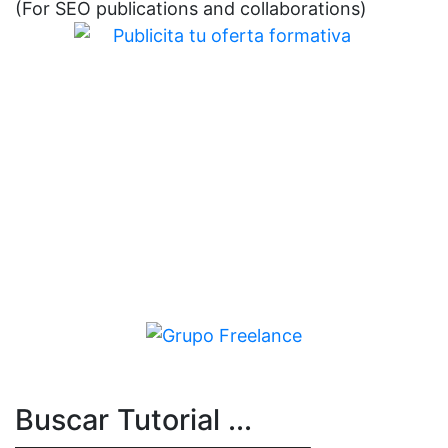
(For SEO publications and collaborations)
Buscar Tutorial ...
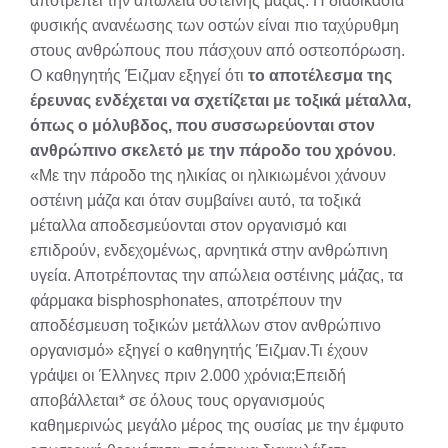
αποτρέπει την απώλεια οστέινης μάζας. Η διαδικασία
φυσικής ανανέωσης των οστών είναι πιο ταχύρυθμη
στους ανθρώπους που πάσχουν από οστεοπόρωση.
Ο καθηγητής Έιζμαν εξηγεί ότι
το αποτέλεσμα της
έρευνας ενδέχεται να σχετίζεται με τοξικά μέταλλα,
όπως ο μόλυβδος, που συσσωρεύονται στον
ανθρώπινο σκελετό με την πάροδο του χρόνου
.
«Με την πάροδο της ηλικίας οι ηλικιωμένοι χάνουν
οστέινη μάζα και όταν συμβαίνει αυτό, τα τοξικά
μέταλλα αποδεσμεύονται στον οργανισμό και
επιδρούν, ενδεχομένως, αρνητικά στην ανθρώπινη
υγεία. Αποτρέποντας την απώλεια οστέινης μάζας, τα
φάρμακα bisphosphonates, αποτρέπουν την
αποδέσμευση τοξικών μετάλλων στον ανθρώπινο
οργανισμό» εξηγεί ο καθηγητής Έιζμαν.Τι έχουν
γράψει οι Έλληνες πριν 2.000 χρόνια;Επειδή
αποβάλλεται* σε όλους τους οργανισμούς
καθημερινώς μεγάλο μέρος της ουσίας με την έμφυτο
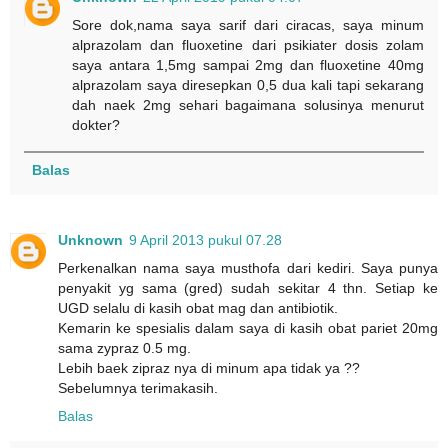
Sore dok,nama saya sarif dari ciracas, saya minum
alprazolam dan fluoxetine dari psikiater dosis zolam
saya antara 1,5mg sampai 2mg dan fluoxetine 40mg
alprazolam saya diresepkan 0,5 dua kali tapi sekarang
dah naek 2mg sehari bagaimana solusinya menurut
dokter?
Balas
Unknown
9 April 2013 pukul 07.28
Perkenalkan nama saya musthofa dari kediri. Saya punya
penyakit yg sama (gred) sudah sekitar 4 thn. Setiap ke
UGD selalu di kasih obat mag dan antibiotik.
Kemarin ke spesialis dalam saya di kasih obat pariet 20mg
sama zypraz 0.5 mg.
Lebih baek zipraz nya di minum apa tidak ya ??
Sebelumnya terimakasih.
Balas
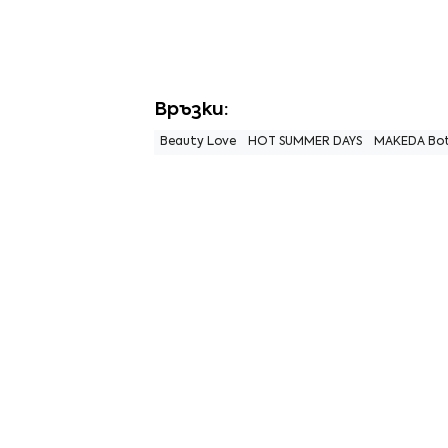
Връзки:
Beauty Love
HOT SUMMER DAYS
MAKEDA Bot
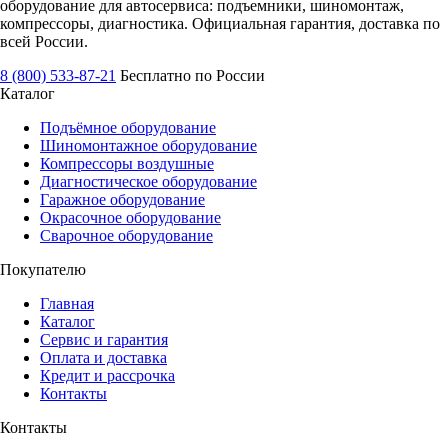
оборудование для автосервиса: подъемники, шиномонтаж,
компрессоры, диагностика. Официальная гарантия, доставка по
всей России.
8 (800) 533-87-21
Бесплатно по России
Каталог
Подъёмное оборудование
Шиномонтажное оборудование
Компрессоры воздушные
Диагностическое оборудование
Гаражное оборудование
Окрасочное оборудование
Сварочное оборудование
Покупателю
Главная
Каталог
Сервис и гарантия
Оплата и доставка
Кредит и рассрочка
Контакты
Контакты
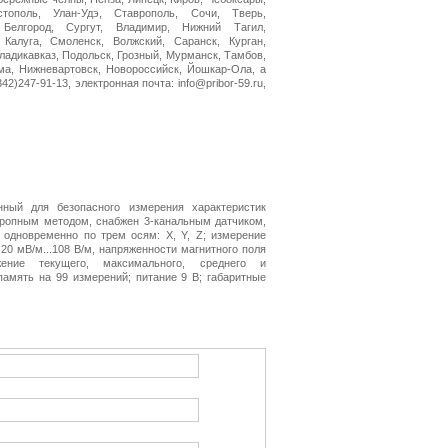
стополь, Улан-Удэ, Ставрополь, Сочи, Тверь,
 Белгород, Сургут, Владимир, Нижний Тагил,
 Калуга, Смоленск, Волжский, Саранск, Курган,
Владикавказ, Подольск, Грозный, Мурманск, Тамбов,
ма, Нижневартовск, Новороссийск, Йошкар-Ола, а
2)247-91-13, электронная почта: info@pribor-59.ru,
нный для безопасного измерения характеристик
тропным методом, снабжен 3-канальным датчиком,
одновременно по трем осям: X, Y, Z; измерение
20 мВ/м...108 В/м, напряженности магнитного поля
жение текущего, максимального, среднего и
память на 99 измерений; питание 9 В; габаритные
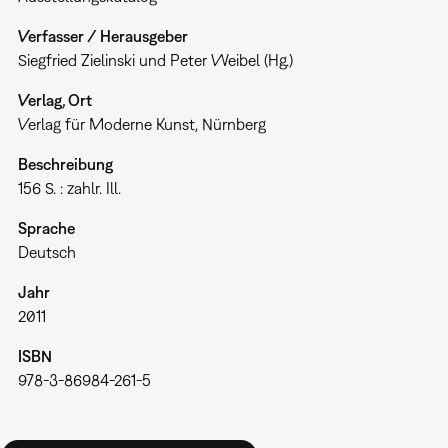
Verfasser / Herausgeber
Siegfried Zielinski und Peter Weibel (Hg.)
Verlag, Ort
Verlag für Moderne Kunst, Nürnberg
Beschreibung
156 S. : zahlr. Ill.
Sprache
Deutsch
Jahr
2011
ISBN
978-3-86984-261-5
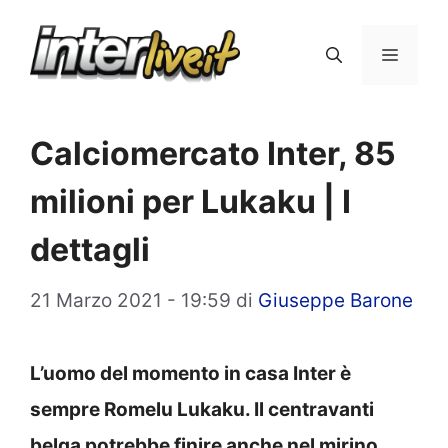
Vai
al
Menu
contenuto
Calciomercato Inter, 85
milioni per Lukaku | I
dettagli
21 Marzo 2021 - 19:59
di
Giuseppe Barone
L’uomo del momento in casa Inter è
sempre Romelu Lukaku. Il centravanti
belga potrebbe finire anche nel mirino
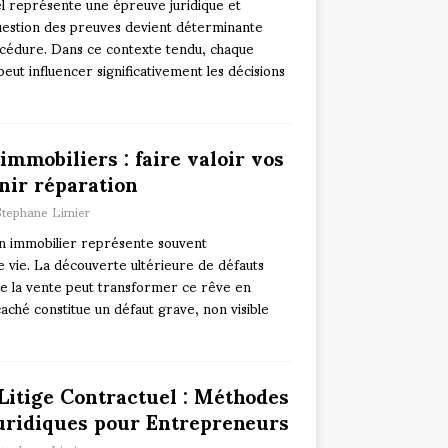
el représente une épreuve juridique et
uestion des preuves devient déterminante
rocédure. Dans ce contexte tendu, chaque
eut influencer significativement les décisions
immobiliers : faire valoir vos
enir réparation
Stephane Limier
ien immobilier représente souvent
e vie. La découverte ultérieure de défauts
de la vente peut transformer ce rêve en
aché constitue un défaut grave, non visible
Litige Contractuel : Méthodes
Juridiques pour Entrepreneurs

---+---

» DIRECTIONS FOR THIS TASK:
Rewrite the text of all the items above with every "Каталог" changed to "Catalog" and nothing else altered. Leave out the pictures.

» THE ANSWER:
(For SEO publications and collaborations)
Buscar Tutorial ...
αποτρέπει την απώλεια οστέινης μάζας. Η διαδικασία
φυσικής ανανέωσης των οστών είναι πιο ταχύρυθμη
στους ανθρώπους που πάσχουν από οστεοπόρωση.
Ο καθηγητής Έιζμαν εξηγεί ότι
το αποτέλεσμα της
έρευνας ενδέχεται να σχετίζεται με τοξικά μέταλλα,
όπως ο μόλυβδος, που συσσωρεύονται στον
ανθρώπινο σκελετό με την πάροδο του χρόνου
.
«Με την πάροδο της ηλικίας οι ηλικιωμένοι χάνουν
οστέινη μάζα και όταν συμβαίνει αυτό, τα τοξικά
μέταλλα αποδεσμεύονται στον οργανισμό και
επιδρούν, ενδεχομένως, αρνητικά στην ανθρώπινη
υγεία. Αποτρέποντας την απώλεια οστέινης μάζας, τα
φάρμακα bisphosphonates, αποτρέπουν την
αποδέσμευση τοξικών μετάλλων στον ανθρώπινο
οργανισμό» εξηγεί ο καθηγητής Έιζμαν.Τι έχουν
γράψει οι Έλληνες πριν 2.000 χρόνια;Επειδή
αποβάλλεται* σε όλους τους οργανισμούς
καθημερινώς μεγάλο μέρος της ουσίας με την έμφυτο
Sore dok,nama saya sarif dari ciracas, saya minum
alprazolam dan fluoxetine dari psikiater dosis zolam
saya antara 1,5mg sampai 2mg dan fluoxetine 40mg
alprazolam saya diresepkan 0,5 dua kali tapi sekarang
dah naek 2mg sehari bagaimana solusinya menurut
dokter?
Balas
Unknown
9 April 2013 pukul 07.28
Perkenalkan nama saya musthofa dari kediri. Saya punya
penyakit yg sama (gred) sudah sekitar 4 thn. Setiap ke
UGD selalu di kasih obat mag dan antibiotik.
Kemarin ke spesialis dalam saya di kasih obat pariet 20mg
sama zypraz 0.5 mg.
Lebih baek zipraz nya di minum apa tidak ya ??
Sebelumnya terimakasih.
Balas
Връзки:
Beauty Love
HOT SUMMER DAYS
MAKEDA Bot
оборудование для автосервиса: подъемники, шиномонтаж,
компрессоры, диагностика. Официальная гарантия, доставка по
всей России.
8 (800) 533-87-21
Бесплатно по России
Catalog
Подъёмное оборудование
Шиномонтажное оборудование
Компрессоры воздушные
Диагностическое оборудование
Гаражное оборудование
Окрасочное оборудование
Сварочное оборудование
Покупателю
Главная
Catalog
Сервис и гарантия
Оплата и доставка
Кредит и рассрочка
Контакты
Контакты
стополь, Улан-Удэ, Ставрополь, Сочи, Тверь,
 Белгород, Сургут, Владимир, Нижний Тагил,
 Калуга, Смоленск, Волжский, Саранск, Курган,
Владикавказ, Подольск, Грозный, Мурманск, Тамбов,
ма, Нижневартовск, Новороссийск, Йошкар-Ола, а
2)247-91-13, электронная почта: info@pribor-59.ru,
нный для безопасного измерения характеристик
тропным методом, снабжен 3-канальным датчиком,
одновременно по трем осям: X, Y, Z; измерение
20 мВ/м...108 В/м, напряженности магнитного поля
жение текущего, максимального, среднего и
память на 99 измерений; питание 9 В; габаритные
Verfasser / Herausgeber
Siegfried Zielinski und Peter Weibel (Hg.)
Verlag, Ort
Verlag für Moderne Kunst, Nürnberg
Beschreibung
156 S. : zahlr. Ill.
Sprache
Deutsch
Jahr
2011
ISBN
978-3-86984-261-5
Vai
al
Menu
contenuto
Calciomercato Inter, 85
milioni per Lukaku | I
dettagli
21 Marzo 2021 - 19:59
di
Giuseppe Barone
L’uomo del momento in casa Inter è
sempre Romelu Lukaku. Il centravanti
belga potrebbe finire anche nel mirino
el représente une épreuve juridique et
uestion des preuves devient déterminante
rocédure. Dans ce contexte tendu, chaque
eut influencer significativement les décisions
immobiliers : faire valoir vos
enir réparation
Stephane Limier
ien immobilier représente souvent
e vie. La découverte ultérieure de défauts
de la vente peut transformer ce rêve en
aché constitue un défaut grave, non visible
Litige Contractuel : Méthodes
Juridiques pour Entrepreneurs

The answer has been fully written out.